Armstrong spoke out against the online vitriol directed at Stephen Kelly, chief executive of industry representative group Manufacturing NI, for publishing economic evidence in favour of the protocol.

The sharp end of the abuse was mostly from anonymous loyalist accounts, accusing Kelly of bias simply because he is a Catholic from Derry.

Kelly says a “Twitter pile on”, including some threats, over the last couple of months was “a very deliberate act”.

“I knew I was being selected as the person to have a go at,” he says. The increasingly febrile atmosphere around the protocol has resulted in him advising business owners not to speak publicly about their own experience of the protocol.

“There’s undoubtedly an effort to whip people... No one appears to be trying to build consensus on any side on anything at the moment and that’s a very bad place to be.”

‘Constitutional outlook’

Business groups like Manufacturing NI exist to represent the views of their industry and are not coloured by “people’s constitutional outlook”, says Kelly .

Both Manufacturing NI and the Chambers of Commerce carry out surveys of traders and have “very similar results, [that the] vast majority of businesses in the North are over [the protocol] and are just getting on with it”.

“I do think things have become so toxic around this,” he adds.

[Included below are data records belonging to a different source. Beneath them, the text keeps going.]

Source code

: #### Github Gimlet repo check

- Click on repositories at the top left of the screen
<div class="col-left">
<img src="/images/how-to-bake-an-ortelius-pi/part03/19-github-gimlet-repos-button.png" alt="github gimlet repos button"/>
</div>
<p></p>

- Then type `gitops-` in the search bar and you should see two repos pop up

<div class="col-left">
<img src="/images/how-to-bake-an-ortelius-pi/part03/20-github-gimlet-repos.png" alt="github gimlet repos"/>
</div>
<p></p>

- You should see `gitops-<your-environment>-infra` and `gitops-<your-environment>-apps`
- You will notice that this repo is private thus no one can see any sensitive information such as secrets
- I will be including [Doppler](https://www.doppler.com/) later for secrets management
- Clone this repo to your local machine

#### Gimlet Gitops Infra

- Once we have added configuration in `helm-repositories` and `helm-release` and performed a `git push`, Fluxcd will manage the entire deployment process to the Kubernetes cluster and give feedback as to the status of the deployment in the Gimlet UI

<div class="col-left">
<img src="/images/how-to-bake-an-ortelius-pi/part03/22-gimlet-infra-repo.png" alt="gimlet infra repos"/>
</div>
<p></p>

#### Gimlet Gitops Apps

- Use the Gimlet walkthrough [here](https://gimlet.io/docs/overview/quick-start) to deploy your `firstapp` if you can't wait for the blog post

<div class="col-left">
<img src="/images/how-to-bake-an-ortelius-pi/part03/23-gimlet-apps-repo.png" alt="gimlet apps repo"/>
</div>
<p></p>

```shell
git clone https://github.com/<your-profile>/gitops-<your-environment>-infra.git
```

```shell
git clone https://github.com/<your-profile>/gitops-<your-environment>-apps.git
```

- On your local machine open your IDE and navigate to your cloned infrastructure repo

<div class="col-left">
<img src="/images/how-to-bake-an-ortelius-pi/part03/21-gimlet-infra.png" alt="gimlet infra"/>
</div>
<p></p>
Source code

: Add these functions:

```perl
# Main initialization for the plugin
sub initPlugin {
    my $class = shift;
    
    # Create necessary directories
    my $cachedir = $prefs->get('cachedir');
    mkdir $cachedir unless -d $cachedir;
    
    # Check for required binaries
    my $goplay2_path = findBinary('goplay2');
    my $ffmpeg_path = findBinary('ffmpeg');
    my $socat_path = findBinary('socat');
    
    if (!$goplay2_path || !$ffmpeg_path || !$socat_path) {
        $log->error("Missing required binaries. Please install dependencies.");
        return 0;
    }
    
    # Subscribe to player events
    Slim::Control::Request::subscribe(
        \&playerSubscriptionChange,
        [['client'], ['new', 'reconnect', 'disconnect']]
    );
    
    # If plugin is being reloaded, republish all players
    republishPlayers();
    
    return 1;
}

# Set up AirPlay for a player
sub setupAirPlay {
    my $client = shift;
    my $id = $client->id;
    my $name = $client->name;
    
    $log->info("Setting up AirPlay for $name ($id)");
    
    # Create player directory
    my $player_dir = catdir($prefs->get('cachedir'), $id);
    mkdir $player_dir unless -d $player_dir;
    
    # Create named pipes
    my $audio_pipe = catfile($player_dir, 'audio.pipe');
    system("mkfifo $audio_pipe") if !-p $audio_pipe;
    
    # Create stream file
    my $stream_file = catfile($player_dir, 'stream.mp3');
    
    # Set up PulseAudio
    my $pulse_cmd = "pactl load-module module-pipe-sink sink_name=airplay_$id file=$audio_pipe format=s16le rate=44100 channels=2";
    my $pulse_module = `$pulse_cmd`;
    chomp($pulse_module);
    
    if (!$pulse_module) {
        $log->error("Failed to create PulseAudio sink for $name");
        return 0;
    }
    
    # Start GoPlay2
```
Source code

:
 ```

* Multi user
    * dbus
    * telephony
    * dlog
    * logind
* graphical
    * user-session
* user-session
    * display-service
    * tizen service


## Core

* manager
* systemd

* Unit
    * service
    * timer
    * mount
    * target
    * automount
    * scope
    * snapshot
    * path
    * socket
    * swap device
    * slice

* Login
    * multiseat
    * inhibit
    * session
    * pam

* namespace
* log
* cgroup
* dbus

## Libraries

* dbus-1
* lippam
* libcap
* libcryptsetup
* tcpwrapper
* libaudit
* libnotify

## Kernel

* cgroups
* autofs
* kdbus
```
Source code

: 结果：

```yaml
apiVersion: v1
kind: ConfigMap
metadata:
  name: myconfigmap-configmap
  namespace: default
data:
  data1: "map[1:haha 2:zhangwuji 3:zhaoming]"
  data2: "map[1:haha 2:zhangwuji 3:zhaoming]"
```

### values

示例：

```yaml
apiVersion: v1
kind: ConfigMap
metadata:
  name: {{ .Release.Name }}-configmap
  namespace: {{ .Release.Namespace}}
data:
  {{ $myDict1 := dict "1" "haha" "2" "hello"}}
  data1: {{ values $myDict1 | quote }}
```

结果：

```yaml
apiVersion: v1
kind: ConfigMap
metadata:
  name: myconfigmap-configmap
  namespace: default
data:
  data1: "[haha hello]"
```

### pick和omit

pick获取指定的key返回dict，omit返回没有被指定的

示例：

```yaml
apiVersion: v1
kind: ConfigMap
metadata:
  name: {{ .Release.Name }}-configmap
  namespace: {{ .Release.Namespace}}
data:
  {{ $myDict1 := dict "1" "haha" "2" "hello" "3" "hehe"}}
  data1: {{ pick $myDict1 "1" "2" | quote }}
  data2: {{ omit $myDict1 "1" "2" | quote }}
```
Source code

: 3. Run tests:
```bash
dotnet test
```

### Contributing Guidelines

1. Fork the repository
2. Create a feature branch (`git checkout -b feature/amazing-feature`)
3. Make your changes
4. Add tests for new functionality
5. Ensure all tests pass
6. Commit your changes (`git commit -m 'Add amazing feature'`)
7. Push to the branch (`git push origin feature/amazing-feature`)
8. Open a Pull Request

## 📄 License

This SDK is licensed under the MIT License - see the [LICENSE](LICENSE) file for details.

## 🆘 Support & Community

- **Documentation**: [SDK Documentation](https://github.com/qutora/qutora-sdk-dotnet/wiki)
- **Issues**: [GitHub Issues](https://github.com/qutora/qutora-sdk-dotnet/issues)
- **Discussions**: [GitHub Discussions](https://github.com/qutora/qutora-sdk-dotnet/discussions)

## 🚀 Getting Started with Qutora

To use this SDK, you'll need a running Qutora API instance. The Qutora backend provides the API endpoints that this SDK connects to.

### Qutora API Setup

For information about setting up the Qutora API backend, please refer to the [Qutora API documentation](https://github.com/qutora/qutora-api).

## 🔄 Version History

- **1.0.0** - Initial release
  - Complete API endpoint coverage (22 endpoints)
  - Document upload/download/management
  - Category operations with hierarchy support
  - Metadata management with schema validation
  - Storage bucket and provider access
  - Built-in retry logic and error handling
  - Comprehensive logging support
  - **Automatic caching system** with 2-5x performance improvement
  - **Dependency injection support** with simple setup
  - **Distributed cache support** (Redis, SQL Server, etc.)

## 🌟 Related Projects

He said businesses cannot deal with the constitutional question. “What we can do is make it simpler, cheaper, more sustainable to move goods from Great Britain into Northern Ireland while at the same time maintaining the obvious economic benefit.”

“Some businesses are continuing to struggle with it but those are in the minority.”

That minority is a concern to Roger Pollen of the Federation of Small Businesses (FSB).

The organisation is carrying out research to counter a “lack of appetite among politicians to measure the range of businesses that are negatively impacted by the operation of the protocol”.

“But what is of real concern is the way local politics have overshadowed the process,” he says.

“There has been an unhelpful, implicit suggestion that businesses which might be perceived to be from one side of the community are broadly happy with the protocol, while those from the other are not.”

This is “patently a distortion”, warns Pollen.

“Some business owners have been content to share the problems they are experiencing and are willing for their issues to be publicised, but some have explicitly asked not to be identified,” he says.

Pollen says the protocol is causing difficulties for a wide range of businesses, irrespective of their owners’ political preferences.

“Any influences that intimidate people from speaking up about their very real difficulties will make it harder to find good solutions and, ultimately, this does a disservice to all business owners.”